_SHORT EXERCISE_
Rewrite the passage about Denman Waldo Ross, starting at the words "Once enrolled at" and ending after "movement in America.", and put "advocate" in place of "proselytizer".

_TEXT PASSAGE_
Denman Waldo Ross was born in Cincinnati in 1853 to John Ludlow and Frances Walker Waldo Ross. Three other children died, so Denman reports, “I was left as the one and only child.” In 1862, the family moved to Boston near his mother’s Waldo relations, because, as Denman recalled, his father “did not like the idea of going into the army and leaving his wife and only child in Cincinnati with the enemy across the river.” His Waldo connections included grandfather Henry, who was a business partner of Amos Lawrence. Together they invested in the booming Lawrence mills north of Boston, perhaps inspiring Henry Waldo’s grandson’s lifelong interest in collecting textiles. His father, also an astute entrepreneur, together with his brother Matthias Denman (after whom Denman was named), acquired substantial holdings in the still-developing Back Bay real estate market, as well as interests in a number of other businesses, including power and roofing companies and a manufacturer of linen fishing lines, a particularly lucrative trade in Boston. Hence in those pre–income tax days, John Ross amassed a considerable fortune.

Once enrolled at Harvard in 1871, Denman studied history with Henry Adams, recently lured from the nation’s capital by Harvard President Charles Elliot. In his senior year, Ross enrolled in Charles Eliot Norton’s course “The History of the Fine Arts, and Their Relations to Literature.” Norton believed that history should follow practice, and thus although his course eschewed the pencil and paintbrush, it followed a course taught by Charles Moore on “Principles of Design in Painting, Sculpture, and Architecture.” Inspired by Norton, Ross also developed an interest in the work of England’s influential art critic John Ruskin and the pre-Raphaelite painters he championed and thus absorbed his mentor’s firmly held belief in the moral benefits of an art education. Ross became a leading proselytizer of the Arts and Crafts movement in America.

Study at Leipzig, a doctorate under Adams with a dissertation on German land reform published in 1883, followed, but the death of his father in 1884 freed Denman from the academic practice of history. The break was definitive: “My large collection of books in the field of Ancient Law was given to Harvard College. My study, where the books had been kept was turned into a studio, extended, enlarged and rearranged for the practice of painting and for my collection of works of art.” His inheritance, plus the rents derived from a large Back Bay apartment hotel, the Ludlow, built on family land across from Trinity Church, allowed him to embark on a lifetime of traveling, studying, and writing about art, painting, and collecting.

Dr. Ross pursued his new career devoted to teaching design theory at Harvard, first in its Architectural School and then, in 1909, in the Fine Arts department. Lecturing well into his seventies, he was remembered by a student as “massive, rubicund, somewhat dogmatic in his theories of design, and occasionally short of breath, but still eager to collect, to teach, and to enjoy beauty.”

_MATERIAL PROVIDED_
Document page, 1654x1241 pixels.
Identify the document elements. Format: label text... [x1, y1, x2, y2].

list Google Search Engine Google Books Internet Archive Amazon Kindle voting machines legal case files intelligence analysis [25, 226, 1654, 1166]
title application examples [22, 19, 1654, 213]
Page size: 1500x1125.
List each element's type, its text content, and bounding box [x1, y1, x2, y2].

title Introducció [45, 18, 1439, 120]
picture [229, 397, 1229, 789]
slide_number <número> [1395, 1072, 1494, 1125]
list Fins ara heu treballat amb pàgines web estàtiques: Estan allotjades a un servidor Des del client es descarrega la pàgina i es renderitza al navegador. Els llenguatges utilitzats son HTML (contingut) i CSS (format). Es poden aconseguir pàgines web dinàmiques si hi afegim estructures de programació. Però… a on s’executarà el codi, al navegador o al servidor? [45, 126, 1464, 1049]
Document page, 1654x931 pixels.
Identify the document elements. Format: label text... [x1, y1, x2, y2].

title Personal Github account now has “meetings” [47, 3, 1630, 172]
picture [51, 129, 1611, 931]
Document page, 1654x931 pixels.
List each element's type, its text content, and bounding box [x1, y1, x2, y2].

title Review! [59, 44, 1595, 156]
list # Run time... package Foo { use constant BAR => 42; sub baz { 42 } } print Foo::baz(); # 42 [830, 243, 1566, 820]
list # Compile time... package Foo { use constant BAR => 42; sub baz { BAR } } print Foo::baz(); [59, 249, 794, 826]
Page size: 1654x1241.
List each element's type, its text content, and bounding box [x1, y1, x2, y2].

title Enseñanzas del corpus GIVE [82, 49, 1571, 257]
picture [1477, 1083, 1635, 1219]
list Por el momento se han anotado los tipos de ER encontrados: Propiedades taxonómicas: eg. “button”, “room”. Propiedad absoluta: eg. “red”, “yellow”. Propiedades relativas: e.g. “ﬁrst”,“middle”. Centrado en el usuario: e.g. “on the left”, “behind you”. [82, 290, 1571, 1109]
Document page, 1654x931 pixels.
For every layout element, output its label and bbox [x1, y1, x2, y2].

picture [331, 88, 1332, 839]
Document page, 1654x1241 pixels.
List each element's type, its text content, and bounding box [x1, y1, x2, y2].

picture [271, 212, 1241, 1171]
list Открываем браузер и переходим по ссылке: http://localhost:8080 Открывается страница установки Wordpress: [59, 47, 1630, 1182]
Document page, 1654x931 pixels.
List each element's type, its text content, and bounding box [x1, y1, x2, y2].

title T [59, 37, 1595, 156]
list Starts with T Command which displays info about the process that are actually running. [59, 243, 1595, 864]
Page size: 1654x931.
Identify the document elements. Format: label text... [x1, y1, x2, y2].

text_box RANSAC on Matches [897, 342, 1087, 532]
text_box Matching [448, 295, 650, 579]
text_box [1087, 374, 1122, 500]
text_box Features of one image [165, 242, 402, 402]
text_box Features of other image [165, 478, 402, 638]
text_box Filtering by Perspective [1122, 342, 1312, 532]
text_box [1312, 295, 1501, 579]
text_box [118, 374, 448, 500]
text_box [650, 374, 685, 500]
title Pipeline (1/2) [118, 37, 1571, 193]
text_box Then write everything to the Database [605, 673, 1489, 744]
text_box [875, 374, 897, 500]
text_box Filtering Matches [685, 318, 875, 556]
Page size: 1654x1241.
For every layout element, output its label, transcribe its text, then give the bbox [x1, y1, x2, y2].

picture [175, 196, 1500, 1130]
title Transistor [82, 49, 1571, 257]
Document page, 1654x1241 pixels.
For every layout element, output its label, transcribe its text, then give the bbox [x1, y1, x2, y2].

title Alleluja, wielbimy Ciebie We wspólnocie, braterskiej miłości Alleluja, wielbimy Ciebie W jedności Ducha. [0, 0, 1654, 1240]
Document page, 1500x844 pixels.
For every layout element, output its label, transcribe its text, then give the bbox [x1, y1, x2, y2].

_WRITTEN RESPONSE_
Once enrolled at Harvard in 1871, Denman studied history with Henry Adams, recently lured from the nation’s capital by Harvard President Charles Elliot. In his senior year, Ross enrolled in Charles Eliot Norton’s course “The History of the Fine Arts, and Their Relations to Literature.” Norton believed that history should follow practice, and thus although his course eschewed the pencil and paintbrush, it followed a course taught by Charles Moore on “Principles of Design in Painting, Sculpture, and Architecture.” Inspired by Norton, Ross also developed an interest in the work of England’s influential art critic John Ruskin and the pre-Raphaelite painters he championed and thus absorbed his mentor’s firmly held belief in the moral benefits of an art education. Ross became a leading advocate of the Arts and Crafts movement in America.